La mujer del vestido negro viene hasta la puerta, no trae el bolso que le vio antes en la portería. Esta vez tampoco tendrá propina, eso piensa mientras extiende el brazo para alcanzarle la bolsa. Tras entregar la bolsa, le pide a ella que si es posible califique el servicio por la aplicación. Recibe una sonrisa y una petición, por favor mira hacia otro lado, lo hace y pega sus ojos a un vidrio que refleja a la mujer. La ve cuando mete su mano por el escote hasta encontrar entre el brasier y el seno derecho lo que él imagina son unos billetes.

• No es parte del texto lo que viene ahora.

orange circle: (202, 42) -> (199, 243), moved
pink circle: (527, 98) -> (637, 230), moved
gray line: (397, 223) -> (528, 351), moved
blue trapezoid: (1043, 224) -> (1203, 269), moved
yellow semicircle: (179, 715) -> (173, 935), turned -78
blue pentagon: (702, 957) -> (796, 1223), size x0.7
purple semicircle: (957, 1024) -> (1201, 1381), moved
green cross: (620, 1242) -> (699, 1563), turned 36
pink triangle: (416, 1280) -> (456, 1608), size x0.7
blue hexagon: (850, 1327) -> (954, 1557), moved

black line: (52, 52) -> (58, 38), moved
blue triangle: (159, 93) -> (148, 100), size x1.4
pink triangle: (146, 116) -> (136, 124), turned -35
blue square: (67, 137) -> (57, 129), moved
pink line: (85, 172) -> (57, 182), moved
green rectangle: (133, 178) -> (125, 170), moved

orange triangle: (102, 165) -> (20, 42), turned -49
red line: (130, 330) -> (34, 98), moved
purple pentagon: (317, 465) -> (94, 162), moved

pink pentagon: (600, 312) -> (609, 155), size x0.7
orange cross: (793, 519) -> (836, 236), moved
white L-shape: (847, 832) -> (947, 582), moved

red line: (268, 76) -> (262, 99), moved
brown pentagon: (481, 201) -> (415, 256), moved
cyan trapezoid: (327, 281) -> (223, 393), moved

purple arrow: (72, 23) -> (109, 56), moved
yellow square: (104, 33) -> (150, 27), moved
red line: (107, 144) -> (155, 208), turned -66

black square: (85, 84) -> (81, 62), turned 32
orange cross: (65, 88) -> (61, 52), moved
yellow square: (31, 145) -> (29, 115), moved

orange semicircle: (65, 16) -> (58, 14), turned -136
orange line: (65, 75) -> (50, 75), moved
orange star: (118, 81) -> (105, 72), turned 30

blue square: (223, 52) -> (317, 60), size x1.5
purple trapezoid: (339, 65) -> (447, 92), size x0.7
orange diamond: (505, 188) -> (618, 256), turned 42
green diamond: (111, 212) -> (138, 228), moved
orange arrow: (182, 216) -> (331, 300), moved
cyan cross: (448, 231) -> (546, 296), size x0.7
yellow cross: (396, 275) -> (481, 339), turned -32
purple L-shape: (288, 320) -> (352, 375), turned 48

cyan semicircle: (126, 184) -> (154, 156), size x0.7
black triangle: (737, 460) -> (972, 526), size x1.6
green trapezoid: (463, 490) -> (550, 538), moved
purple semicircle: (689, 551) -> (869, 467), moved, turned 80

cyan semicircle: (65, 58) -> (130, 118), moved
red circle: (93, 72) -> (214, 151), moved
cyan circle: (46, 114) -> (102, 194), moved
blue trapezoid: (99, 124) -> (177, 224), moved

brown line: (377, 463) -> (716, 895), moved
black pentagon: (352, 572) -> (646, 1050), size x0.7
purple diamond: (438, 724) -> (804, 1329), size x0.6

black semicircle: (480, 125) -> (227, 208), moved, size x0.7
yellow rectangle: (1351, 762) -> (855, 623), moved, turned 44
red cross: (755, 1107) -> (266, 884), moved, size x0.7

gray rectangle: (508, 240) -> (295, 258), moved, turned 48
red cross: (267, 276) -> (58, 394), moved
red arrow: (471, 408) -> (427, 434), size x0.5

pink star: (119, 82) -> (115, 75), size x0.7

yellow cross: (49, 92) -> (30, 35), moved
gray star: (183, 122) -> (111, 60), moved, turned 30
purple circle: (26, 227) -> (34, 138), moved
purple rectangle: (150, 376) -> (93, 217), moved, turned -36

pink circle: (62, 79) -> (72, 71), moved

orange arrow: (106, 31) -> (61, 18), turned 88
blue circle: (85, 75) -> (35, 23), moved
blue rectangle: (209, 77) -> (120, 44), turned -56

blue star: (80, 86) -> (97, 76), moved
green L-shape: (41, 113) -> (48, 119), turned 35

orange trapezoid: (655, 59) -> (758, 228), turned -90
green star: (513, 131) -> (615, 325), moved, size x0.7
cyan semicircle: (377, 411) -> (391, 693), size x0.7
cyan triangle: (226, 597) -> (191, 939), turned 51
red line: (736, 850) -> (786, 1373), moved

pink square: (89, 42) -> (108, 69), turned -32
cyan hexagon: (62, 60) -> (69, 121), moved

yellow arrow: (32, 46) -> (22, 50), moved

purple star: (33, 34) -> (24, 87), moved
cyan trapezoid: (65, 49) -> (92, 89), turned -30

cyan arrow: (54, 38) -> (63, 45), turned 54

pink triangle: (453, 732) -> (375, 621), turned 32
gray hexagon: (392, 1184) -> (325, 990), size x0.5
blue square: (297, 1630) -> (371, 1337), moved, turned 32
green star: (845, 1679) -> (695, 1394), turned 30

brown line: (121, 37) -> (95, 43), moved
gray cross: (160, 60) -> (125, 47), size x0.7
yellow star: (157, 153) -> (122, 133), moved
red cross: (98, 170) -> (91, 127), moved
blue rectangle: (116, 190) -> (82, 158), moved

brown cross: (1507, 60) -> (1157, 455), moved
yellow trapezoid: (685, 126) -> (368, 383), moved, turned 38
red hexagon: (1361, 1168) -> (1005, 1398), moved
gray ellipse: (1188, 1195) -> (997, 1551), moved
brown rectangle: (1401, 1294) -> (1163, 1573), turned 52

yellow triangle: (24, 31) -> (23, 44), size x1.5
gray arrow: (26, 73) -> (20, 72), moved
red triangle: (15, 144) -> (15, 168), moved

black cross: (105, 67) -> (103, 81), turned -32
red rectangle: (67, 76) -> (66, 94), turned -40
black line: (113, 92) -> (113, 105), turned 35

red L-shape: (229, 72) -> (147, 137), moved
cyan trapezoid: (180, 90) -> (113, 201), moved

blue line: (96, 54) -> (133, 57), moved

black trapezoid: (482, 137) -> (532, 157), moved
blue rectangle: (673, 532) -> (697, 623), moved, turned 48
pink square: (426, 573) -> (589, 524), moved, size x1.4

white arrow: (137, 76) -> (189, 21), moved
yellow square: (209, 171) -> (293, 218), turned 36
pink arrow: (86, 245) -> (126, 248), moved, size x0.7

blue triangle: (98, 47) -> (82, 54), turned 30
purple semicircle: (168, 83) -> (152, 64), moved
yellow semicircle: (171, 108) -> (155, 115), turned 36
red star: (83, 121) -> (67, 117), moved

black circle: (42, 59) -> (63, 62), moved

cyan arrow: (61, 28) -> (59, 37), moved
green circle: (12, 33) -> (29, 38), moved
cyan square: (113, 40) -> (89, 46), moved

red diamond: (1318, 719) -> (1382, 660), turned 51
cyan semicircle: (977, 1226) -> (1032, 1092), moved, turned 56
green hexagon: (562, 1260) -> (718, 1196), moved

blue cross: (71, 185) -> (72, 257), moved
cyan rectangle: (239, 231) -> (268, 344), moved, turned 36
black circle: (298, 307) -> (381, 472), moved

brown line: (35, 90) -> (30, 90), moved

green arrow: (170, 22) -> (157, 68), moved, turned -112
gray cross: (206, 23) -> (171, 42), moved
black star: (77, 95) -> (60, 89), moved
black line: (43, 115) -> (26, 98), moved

Gira para despedirse, ella le da un billete que está tibio todavía, le da las gracias. Le hubiera gustado desearle que la medicina le hiciera efecto pronto, que encontrara a una pareja con la cual bailar y hablar toda la noche, le hubiera gustado decirle que le deseaba eso mismo, que fuera deseada y amada esa noche. Vuelve por las escaleras, busca la bicicleta y sigue pedaleando.